Wednesday, February 6, 2008

Brain food

I guess Kate Capshaw's character in Temple of Doom was right to faint when offered the once-in-a-lifetime opportunity to spoon monkey brains directly out of their skulls. Not that I needed much encouragement, but I'm striking brains off my list of potential edibles. At this point, here are the risks:

  • pig brains (the new one) - unnamed inflammatory syndrome, no eating required
  • human brains - kuru (not a large risk outside Papua New Guinea, particularly for those of us who long ago struck "long pig" from our diets)
  • cattle brains - bovine spongiform encephalopathy (love that phrase), a/k/a mad cow or Creutzfeld-Jakob type II
  • sheep brains - scrapie (not known in humans)
  • squirrel brains - another spongiform encephalopathy, possibly afflicting Mike Huckabee
  • deer and elk brains - chronic wasting disease, yet another spongiform encephalopathy
The story sources to Dr.
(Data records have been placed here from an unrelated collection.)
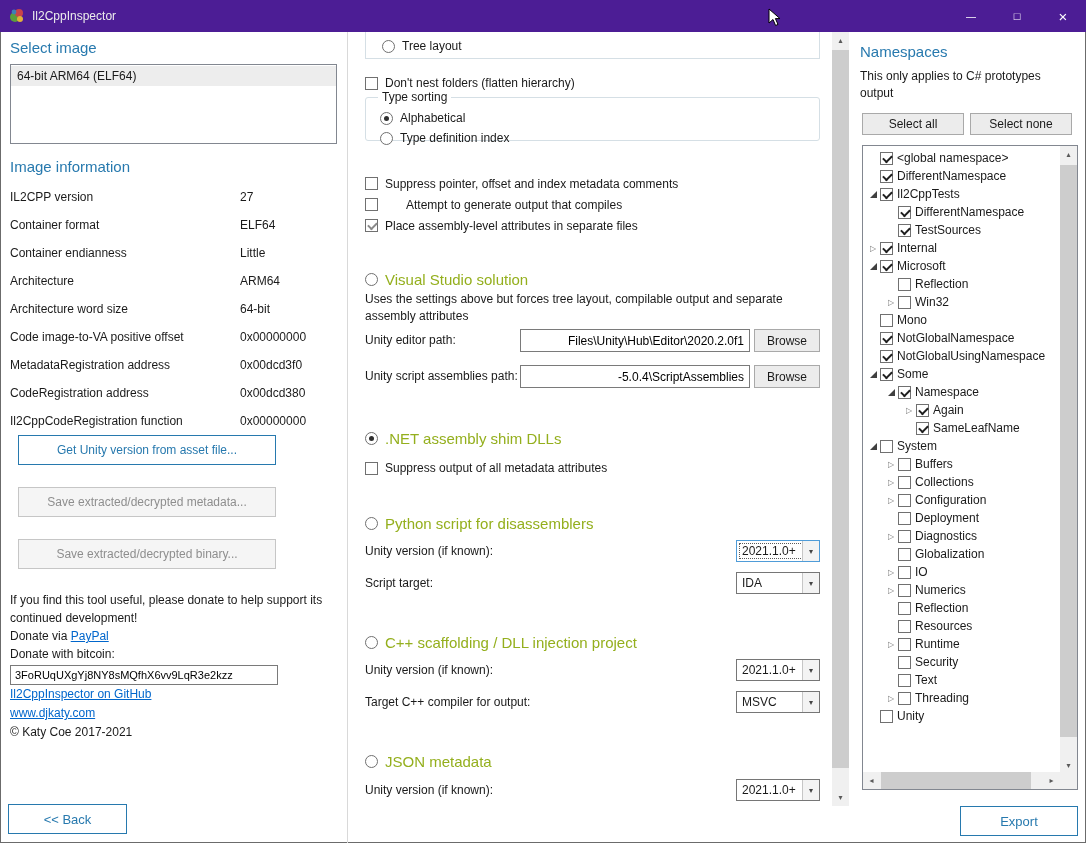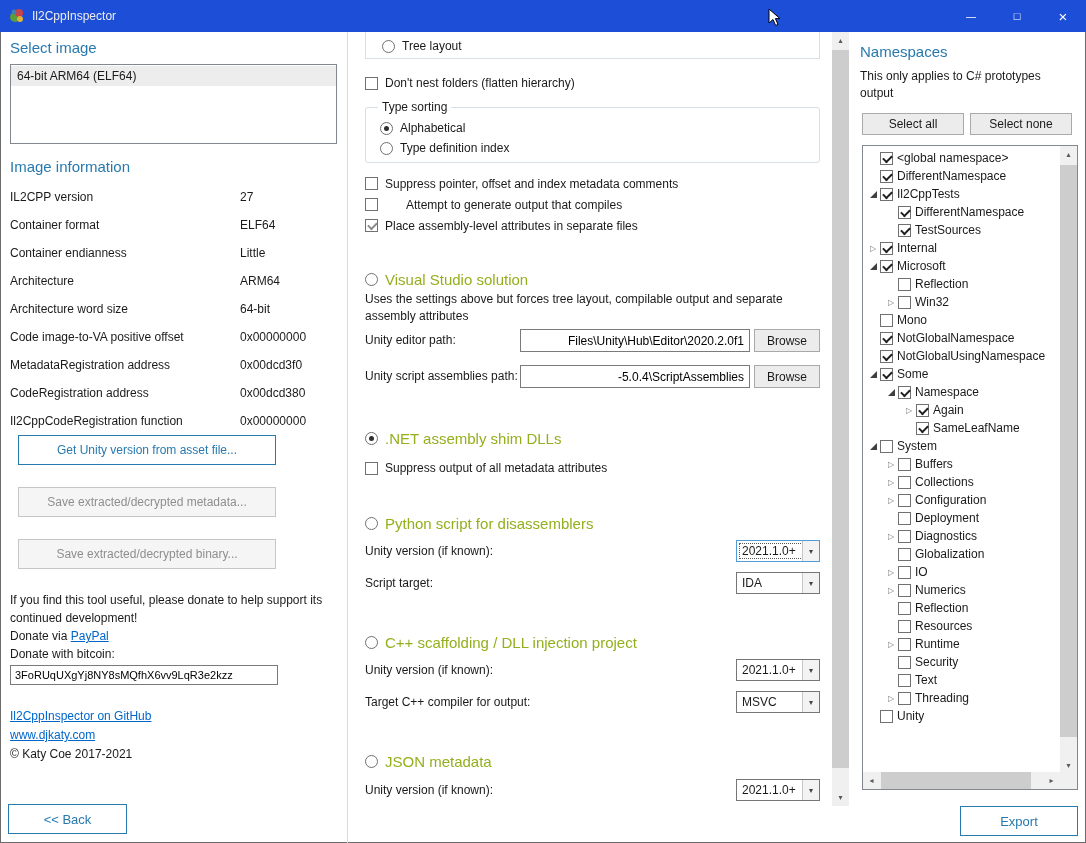--- a/index.html
+++ b/index.html
@@ -1,19 +1,19 @@
 <!DOCTYPE html>
 <html><head>
 <meta charset="utf-8">
 <style>
 *{box-sizing:border-box;margin:0;padding:0}
 html,body{width:1086px;height:843px}
 body{font-family:"Liberation Sans",sans-serif;font-size:12px;color:#1a1a1a;background:#fff;position:relative;overflow:hidden;box-shadow:inset 0 0 0 1px #6b6b6b}
 
-.titlebar{position:absolute;left:0;top:0;width:1086px;height:32px;background:#1d4ed8;display:flex;align-items:center;color:#ececec}
+.titlebar{position:absolute;left:0;top:0;width:1086px;height:32px;background:#4c1d95;display:flex;align-items:center;color:#ececec}
 .app-icon{margin-left:9px;width:16px;height:16px;flex:none}
 .title-text{font-size:12px;margin-left:7px}
 .win-controls{margin-left:auto;display:flex;height:100%}
 .win-btn{width:46px;height:100%;display:flex;align-items:center;justify-content:center;color:#fff}
 .win-btn.min{font-size:10px}
 .win-btn.max{font-size:11px}
 .win-btn.close{font-size:15px}
 
 .h-blue{color:#2779ae;font-size:15px;font-weight:normal}
 .sec-title{color:#94af1d;font-size:15px}
@@ -34,21 +34,21 @@
 .listbox{border:1px solid #828790;height:80px;background:#fff;margin-bottom:14px;padding-top:1px}
 .list-item{height:20px;line-height:20px;padding:0 6px;background:#ededed}
 .info-grid{margin-top:8px}
 .info-row{display:flex;height:28px;align-items:center}
 .info-label{width:230px;flex:none}
 .info-value{flex:1}
 .stack-btn{width:258px;height:30px;margin:0 0 22px 8px}
 .donate-text{margin-top:13px;line-height:18px;width:330px}
 .donate-line{line-height:18px}
 .btc-input{width:268px;height:20px;border:1px solid #7a7a7a;font-family:"Liberation Sans",sans-serif;font-size:11px;padding:1px 4px;margin-top:2px}
-.links-block{margin-top:22px;line-height:19px}
+.links-block{line-height:19px}
 .back-btn{position:absolute;left:8px;top:804px;width:119px;height:30px}
 
 .mid-col{position:absolute;left:349px;top:32px;width:483px;height:811px}
 .mid-abs{position:absolute;left:16px;right:12px}
 .partial-group{top:0;height:27px;border-left:1px solid #d5dfe5;border-right:1px solid #d5dfe5;border-bottom:1px solid #d5dfe5}
 .partial-group .radio-row{margin:4px 0 0 16px}
 .groupbox{border:1px solid #d5dfe5;border-radius:3px;position:absolute}
 .group-legend{position:absolute;top:-8px;left:12px;background:#fff;padding:0 4px}
 .sec-head{display:flex;align-items:center;height:20px}
 .sec-head .rb{margin-right:7px}
@@ -174,21 +174,21 @@
       <span class="rb"></span>
       <span class="ctl-label">Tree layout</span>
     </div>
   </div>
 
   <div class="mid-abs check-row" style="top:41px">
     <span class="cb"></span>
     <span class="ctl-label">Don't nest folders (flatten hierarchy)</span>
   </div>
 
-  <div class="mid-abs groupbox" style="top:75px;height:56px">
+  <div class="mid-abs groupbox" style="top:65px;height:44px">
     <span class="group-legend">Type sorting</span>
     <div style="padding:10px 0 0 14px">
         <div class="radio-row">
           <span class="rb on"></span>
           <span class="ctl-label">Alphabetical</span>
         </div>
         <div class="radio-row">
           <span class="rb"></span>
           <span class="ctl-label">Type definition index</span>
         </div>

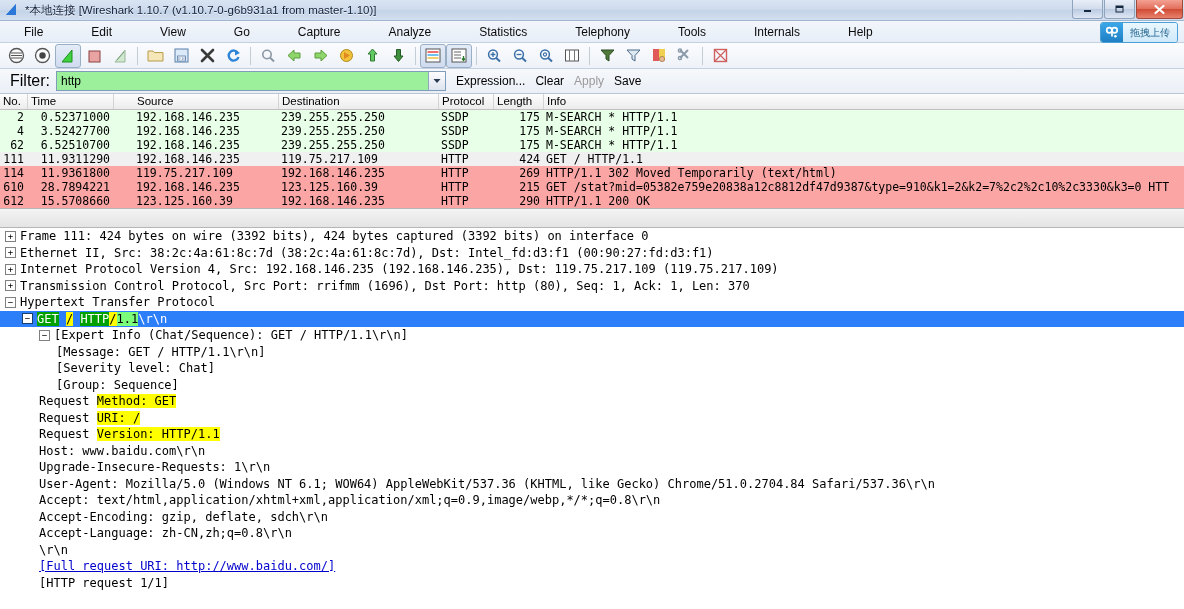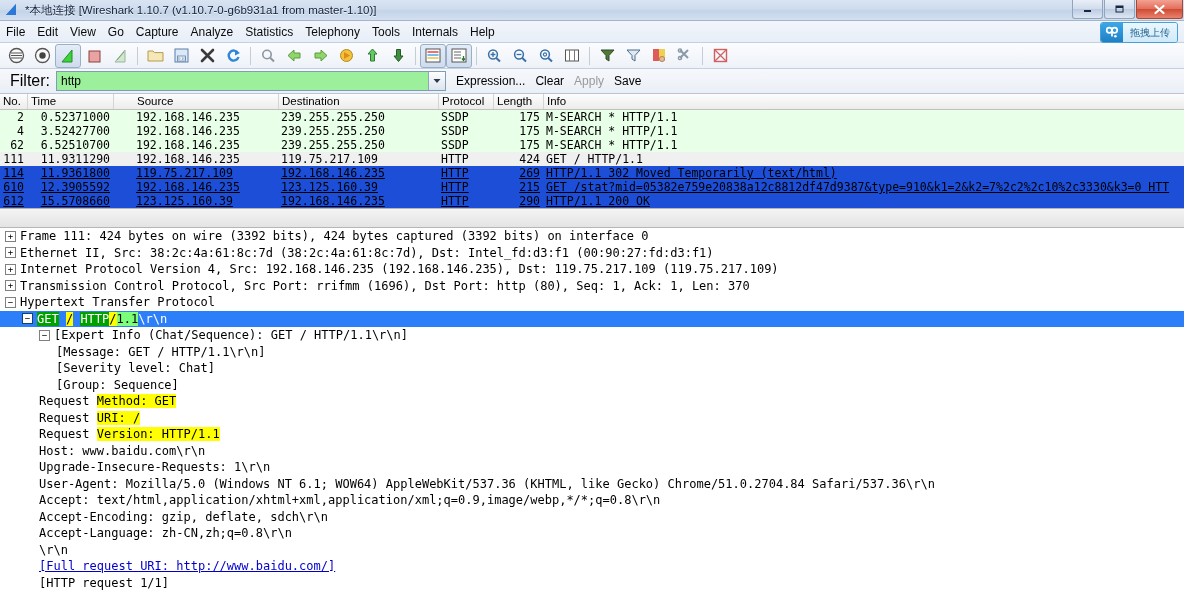--- a/index.html
+++ b/index.html
@@ -45,21 +45,21 @@
   }
   .winbtn svg{display:block;}
   
   .menubar{
     height:21px;
     background:linear-gradient(to bottom,#f2f6fb 0%,#e7eef8 100%);
     border-bottom:1px solid #c3d0e0;
     display:flex;align-items:center;position:relative;
   }
   .menu-item{
-    padding:2px 6px;font-size:12px;color:#0b0b0b;cursor:default;
+    padding:2px 24px;font-size:12px;color:#0b0b0b;cursor:default;
     white-space:nowrap;
   }
   .upload-btn{
     position:absolute;right:6px;top:1px;
     height:19px;display:flex;align-items:stretch;
     border:1px solid #4a9fd6;border-radius:3px;overflow:hidden;
     background:#d5ecfb;
   }
   .upload-icon{
     width:22px;background:linear-gradient(to bottom,#3aa7e8,#1f7fc4);
@@ -127,21 +127,21 @@
   .pl-header div{
     border-right:1px solid #d4d4d4;height:15px;line-height:15px;
     padding-left:3px;box-sizing:border-box;overflow:hidden;white-space:nowrap;
   }
   .pl-row{
     display:flex;height:14px;line-height:14px;font-size:11.5px;
     white-space:nowrap;
   }
   .pl-row.ssdp{background:#e8ffe8;color:#000;}
   .pl-row.httpreq{background:#f0f0f0;color:#000;}
-  .pl-row.httpresp{background:#1d4ed8;color:#000;text-decoration:underline;}
+  .pl-row.httpresp{background:#fca5a5;color:#000;}
   .c-no{width:28px;text-align:right;padding-right:4px;box-sizing:border-box;}
   .c-time{width:86px;text-align:right;padding-right:4px;box-sizing:border-box;}
   .c-src{width:145px;padding-left:2px;box-sizing:border-box;margin-left:20px;}
   .c-dst{width:160px;padding-left:2px;box-sizing:border-box;}
   .c-proto{width:55px;padding-left:2px;box-sizing:border-box;}
   .c-len{width:50px;text-align:right;padding-right:4px;box-sizing:border-box;}
   .c-info{flex:1;padding-left:2px;box-sizing:border-box;overflow:hidden;}
   .pane-split{
     height:18px;background:linear-gradient(to bottom,#f4f4f4,#e4e4e4);
     border-top:1px solid #b6b6b6;border-bottom:1px solid #b6b6b6;
@@ -461,21 +461,21 @@
         <div class="c-no">114</div>
         <div class="c-time">11.9361800</div>
         <div class="c-src">119.75.217.109</div>
         <div class="c-dst">192.168.146.235</div>
         <div class="c-proto">HTTP</div>
         <div class="c-len">269</div>
         <div class="c-info">HTTP/1.1 302 Moved Temporarily  (text/html)</div>
       </div>
       <div class="pl-row httpresp">
         <div class="c-no">610</div>
-        <div class="c-time">12.3905592</div>
+        <div class="c-time">28.7894221</div>
         <div class="c-src">192.168.146.235</div>
         <div class="c-dst">123.125.160.39</div>
         <div class="c-proto">HTTP</div>
         <div class="c-len">215</div>
         <div class="c-info">GET /stat?mid=05382e759e20838a12c8812df47d9387&amp;type=910&amp;k1=2&amp;k2=7%2c2%2c10%2c3330&amp;k3=0 HTT</div>
       </div>
       <div class="pl-row httpresp">
         <div class="c-no">612</div>
         <div class="c-time">15.5708660</div>
         <div class="c-src">123.125.160.39</div>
Aaron DeVries this claim:
The disease bore no resemblance to mad cow disease.
Except, it's not transmissible from human to human, it shows neurological symptoms, and it's associated with using brains for food, all true of BSE. True, the symptoms are not an invariable decline to dementia and death, but that's hardly "no resemblance". I'd like to know more about what the Minnesota Dept. of Health or the CDC did to rule out another prion-based disease.